STATED GOAL A:
Reproduce, word for word, the stretch of the TACAN wheel account from "To be honest, we" through "seventy miles away!".

SOURCE DOCUMENT:
┄┄┄┄┄┄┄┄┄┄┄┄┄┄┄┄┄┄┄┄

The TACAN wheel was a device that individual pilots constructed for their own use...There was a particularly good design in circulation and I used that. As far as I can remember, it was a device with only one moving wheel sandwiched between two layers of perspex and a map. My fading memory suggests that the rotating wheel had range circles radiating out from the pivot and somewhere there was a bearing scale. The idea was that you could somehow correlate three TACAN beacon Range readings. I think you used a chinagraph pencil to mark the front window of perspex and get a quick fix using the range readings only.

To be honest, we didn't use it much on the Mark 2 simulator because that had the "Offset TACAN" facility, so you could move an existing TACAN beacon "virtually" by dialling in an "Offset bearing and distance". By selecting a switch in the HSI to "Offset" the TACAN display at its centre would steer and range you, NOT to the TACAN beacon but to its offset position. The Offset switch was a bit of a trap if you forgot to switch it back to "Normal"...this might result in you homing in on base, short of fuel, only to discover when you got there, that you had in fact homed to an offset position seventy miles away!

I made the wheel when I was training on the Mk 1 sim at Coltishall...The Mark 1 did not have the TACAN offset capability. So it became a bit redundant when I moved to the Mark 2 sim at Leconfield.

┄┄┄┄┄┄┄┄┄┄┄┄┄┄┄┄┄┄┄┄

STATED GOAL B:
In the stretch of the listing from the line containing "Rendered at 1275 by 1650 pixels." through the end of the listing, swap "layout element" for "page element" and give only those lines, otherwise unchanged.

DATASET RECORDS:

┄┄┄┄┄┄┄┄┄┄┄┄┄┄┄┄┄┄┄┄

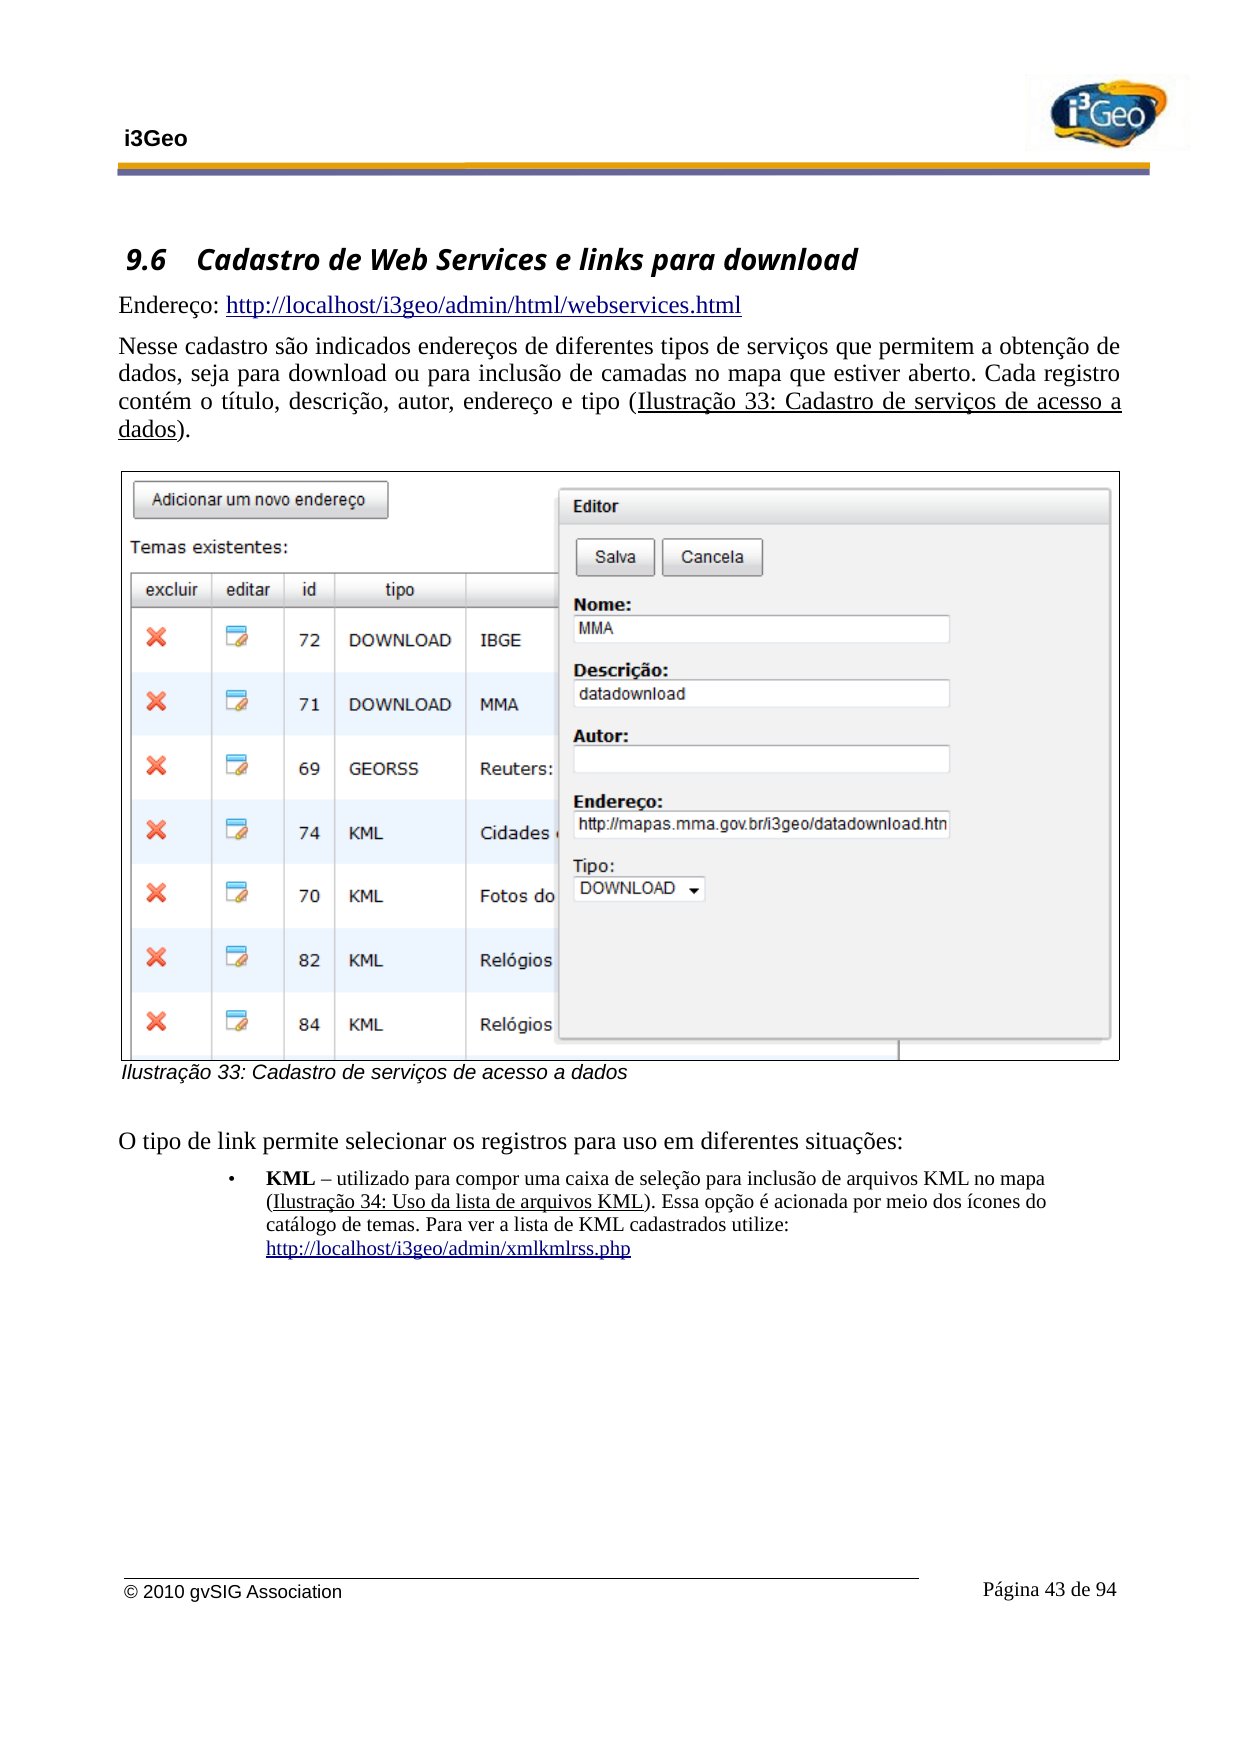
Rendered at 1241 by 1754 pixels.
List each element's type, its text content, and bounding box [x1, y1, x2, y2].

text Nesse cadastro são indicados endereços de diferentes tipos de serviços que permitem a obtenção de dados, seja para download ou para inclusão de camadas no mapa que estiver aberto. Cada registro contém o título, descrição, autor, endereço e tipo (Ilustração 33: Cadastro de serviços de acesso a dados). [118, 332, 1122, 443]
picture [122, 472, 1119, 1060]
picture [1025, 74, 1191, 151]
text Endereço: http://localhost/i3geo/admin/html/webservices.html [118, 292, 1122, 319]
text O tipo de link permite selecionar os registros para uso em diferentes situações: [118, 1127, 1122, 1154]
subtitle Cadastro de Web Services e links para download [118, 239, 1122, 279]
list KML – utilizado para compor uma caixa de seleção para inclusão de arquivos KML no mapa (Ilustração 34: Uso da lista de arquivos KML). Essa opção é acionada por meio dos ícones do catálogo de temas. Para ver a lista de KML cadastrados utilize: http://localhost/i3geo/admin/xmlkmlrss.php [228, 1167, 1122, 1259]
text Ilustração 33: Cadastro de serviços de acesso a dados [121, 1061, 1119, 1084]
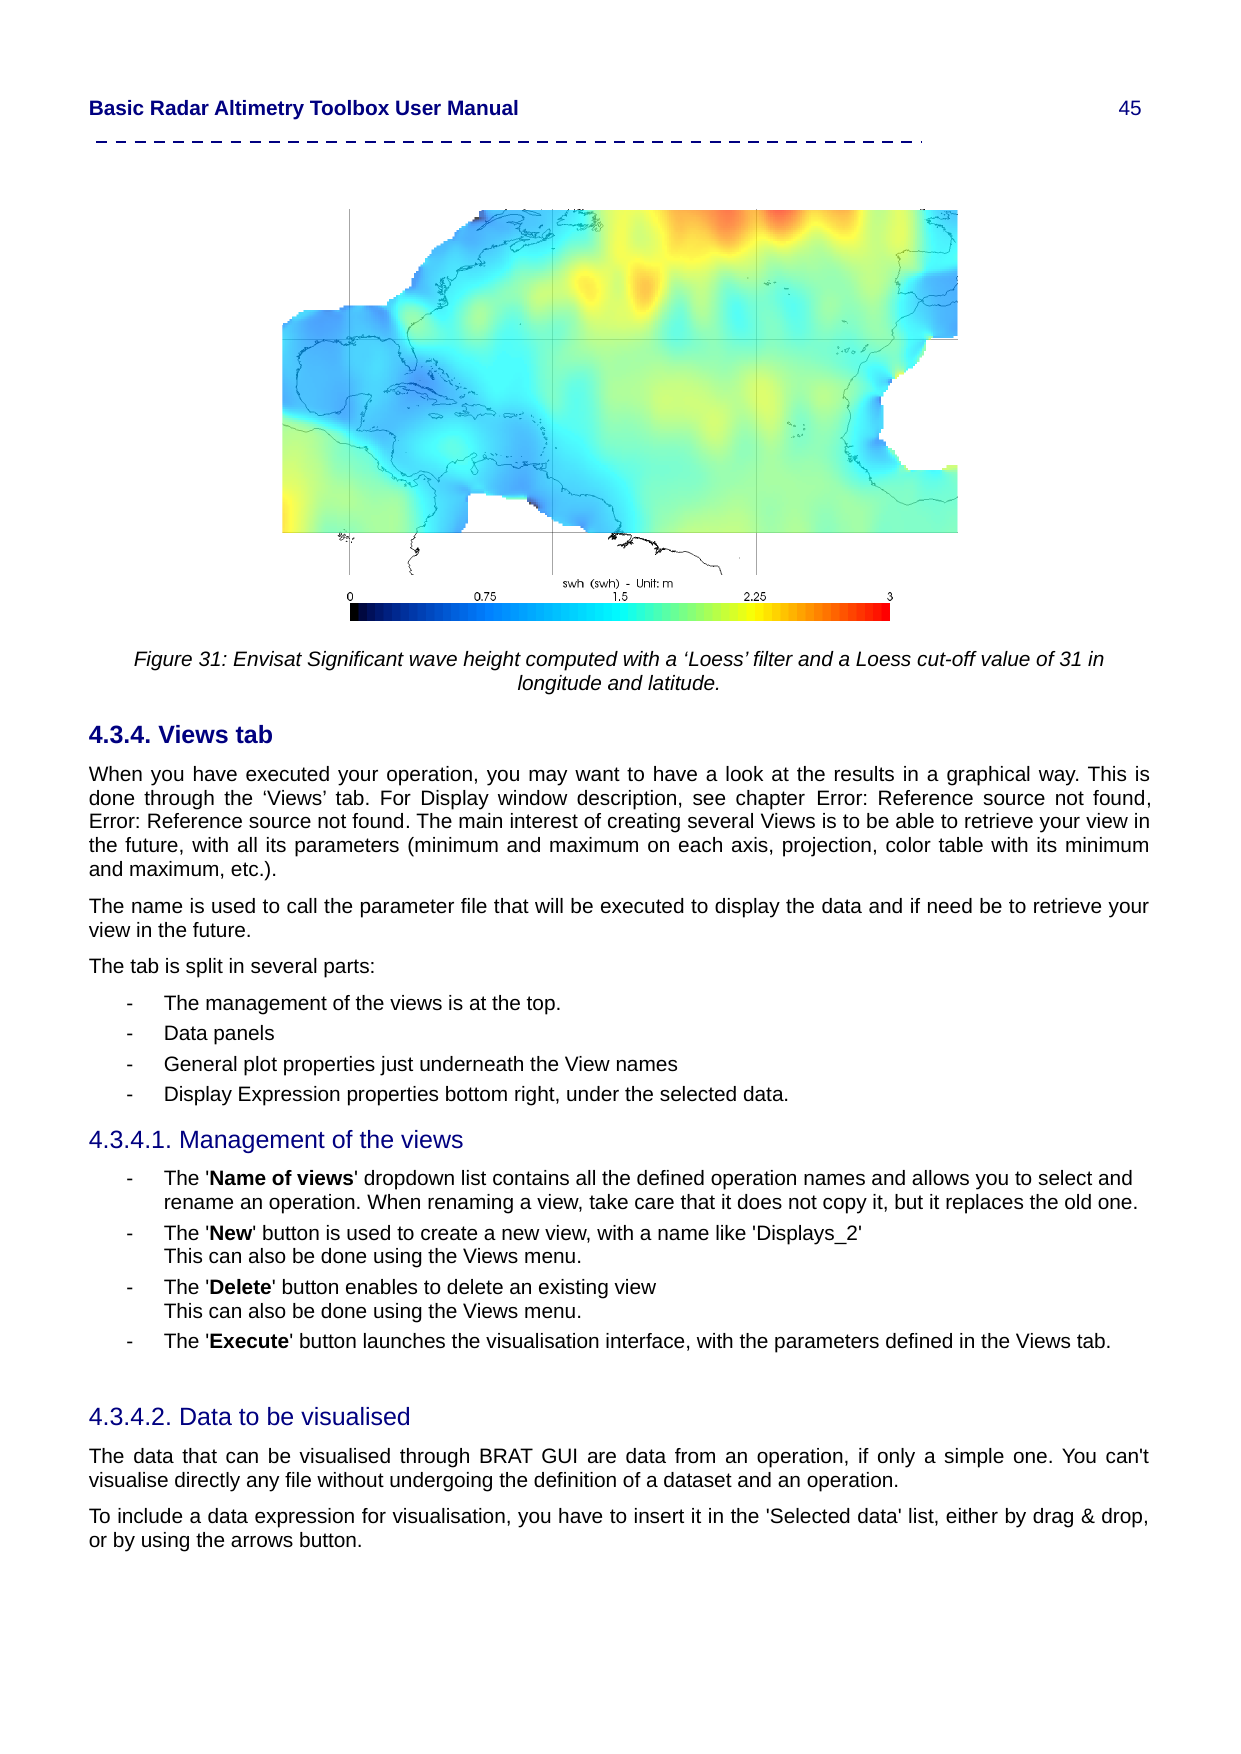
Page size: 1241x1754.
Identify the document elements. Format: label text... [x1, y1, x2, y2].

text When you have executed your operation, you may want to have a look at the results in a graphical way. This is done through the ‘Views’ tab. For Display window description, see chapter Erreur : source de la référence non trouvée, Erreur : source de la référence non trouvée. The main interest of creating several Views is to be able to retrieve your view in the future, with all its parameters (minimum and maximum on each axis, projection, color table with its minimum and maximum, etc.). [88, 761, 1152, 881]
picture [282, 209, 958, 626]
text To include a data expression for visualisation, you have to insert it in the 'Selected data' list, either by drag & drop, or by using the arrows button. [88, 1504, 1152, 1552]
list Display Expression properties bottom right, under the selected data. [126, 1082, 1152, 1106]
subtitle Management of the views [88, 1125, 1152, 1153]
text The name is used to call the parameter file that will be executed to display the data and if need be to retrieve your view in the future. [88, 894, 1152, 942]
list General plot properties just underneath the View names [126, 1051, 1152, 1075]
list The 'Name of views' dropdown list contains all the defined operation names and allows you to select and rename an operation. When renaming a view, take care that it does not copy it, but it replaces the old one. [126, 1166, 1152, 1214]
list The management of the views is at the top. [126, 991, 1152, 1014]
text The data that can be visualised through BRAT GUI are data from an operation, if only a simple one. You can't visualise directly any file without undergoing the definition of a dataset and an operation. [88, 1444, 1152, 1492]
text The tab is split in several parts: [88, 954, 1152, 978]
subtitle Views tab [88, 720, 1152, 749]
text Figure 31: Envisat Significant wave height computed with a ‘Loess’ filter and a Loess cut-off value of 31 in longitude and latitude. [88, 647, 1152, 695]
list Data panels [126, 1021, 1152, 1045]
list The 'Execute' button launches the visualisation interface, with the parameters defined in the Views tab. [126, 1329, 1152, 1353]
list The 'New' button is used to create a new view, with a name like 'Displays_2' This can also be done using the Views menu. [126, 1220, 1152, 1268]
list The 'Delete' button enables to delete an existing view This can also be done using the Views menu. [126, 1275, 1152, 1323]
subtitle Data to be visualised [88, 1402, 1152, 1431]
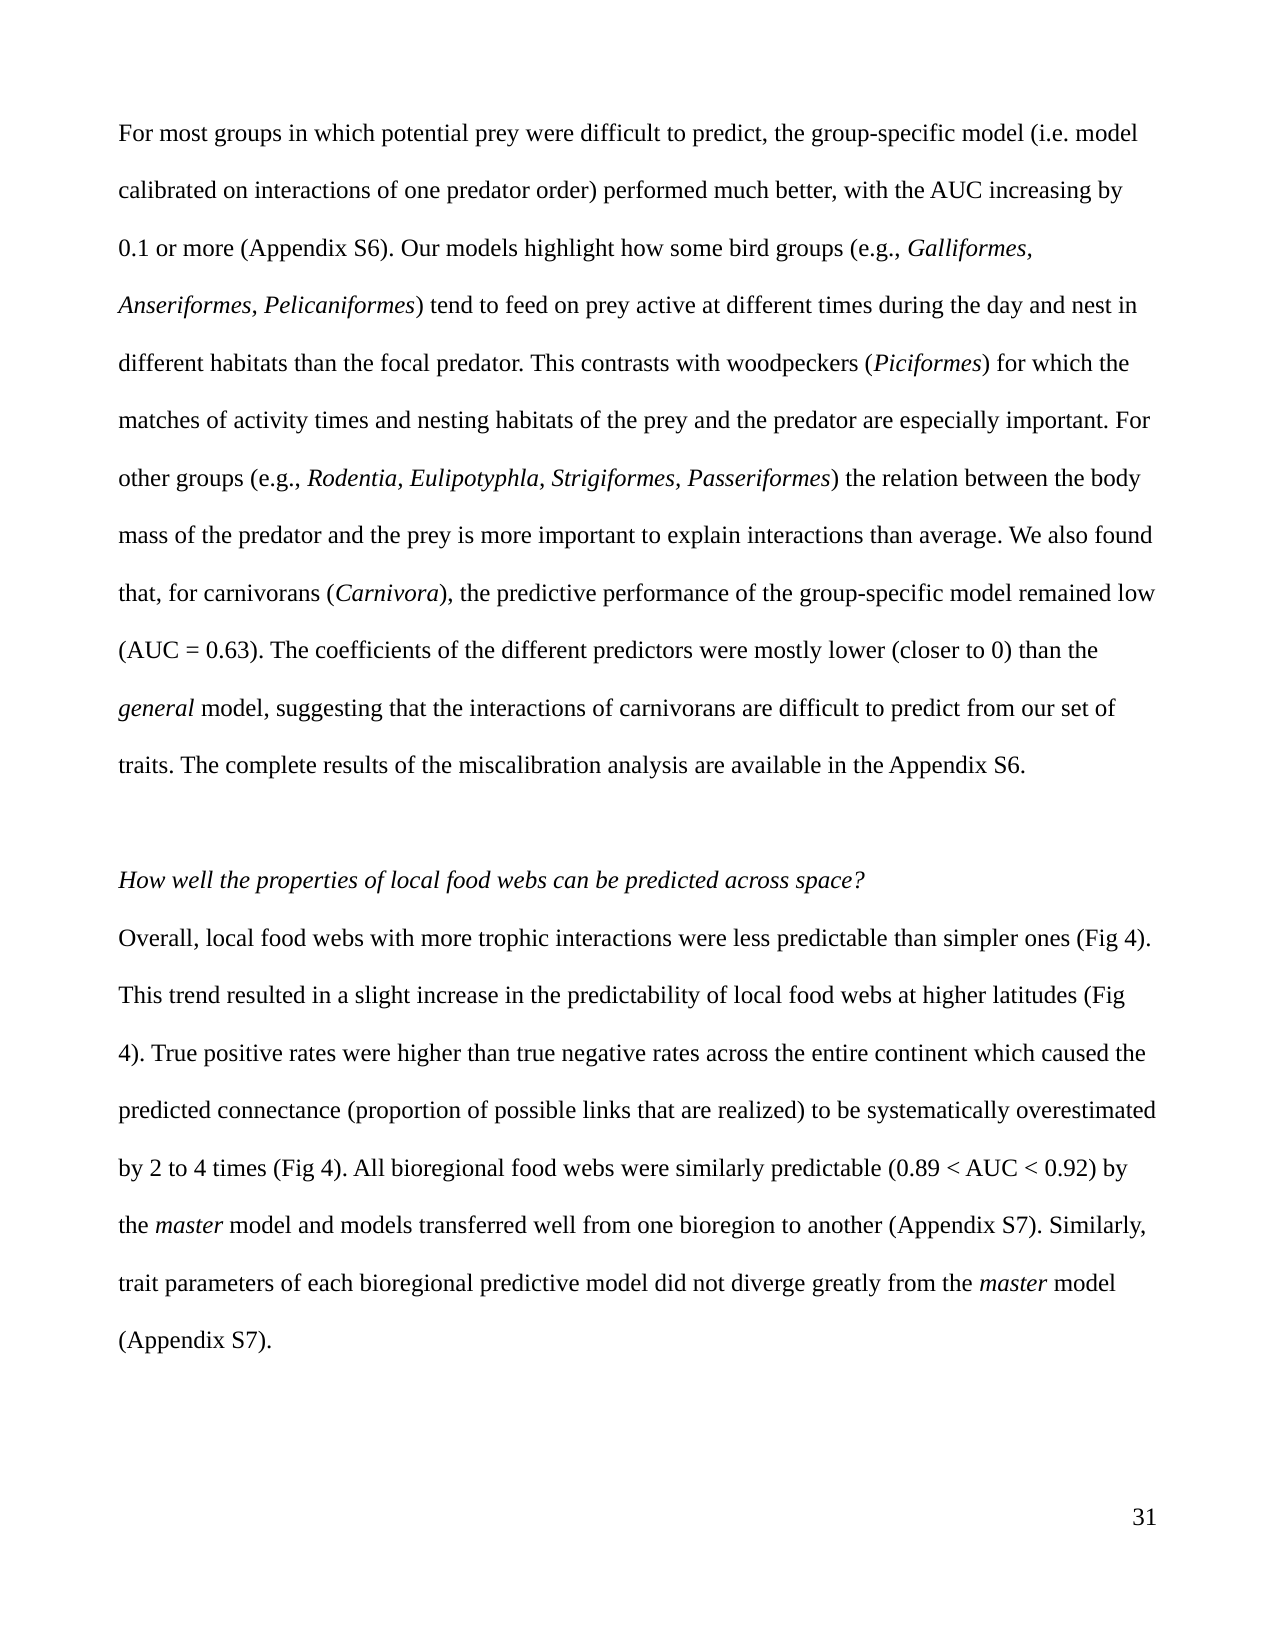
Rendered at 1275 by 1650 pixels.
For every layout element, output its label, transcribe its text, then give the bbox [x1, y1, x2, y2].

┄┄┄┄┄┄┄┄┄┄┄┄┄┄┄┄┄┄┄┄

EXERCISE ANSWER A:
To be honest, we didn't use it much on the Mark 2 simulator because that had the "Offset TACAN" facility, so you could move an existing TACAN beacon "virtually" by dialling in an "Offset bearing and distance". By selecting a switch in the HSI to "Offset" the TACAN display at its centre would steer and range you, NOT to the TACAN beacon but to its offset position. The Offset switch was a bit of a trap if you forgot to switch it back to "Normal"...this might result in you homing in on base, short of fuel, only to discover when you got there, that you had in fact homed to an offset position seventy miles away!

EXERCISE ANSWER B:
Rendered at 1275 by 1650 pixels.
For every page element, output its label, transcribe its text, then give the bbox [x1, y1, x2, y2].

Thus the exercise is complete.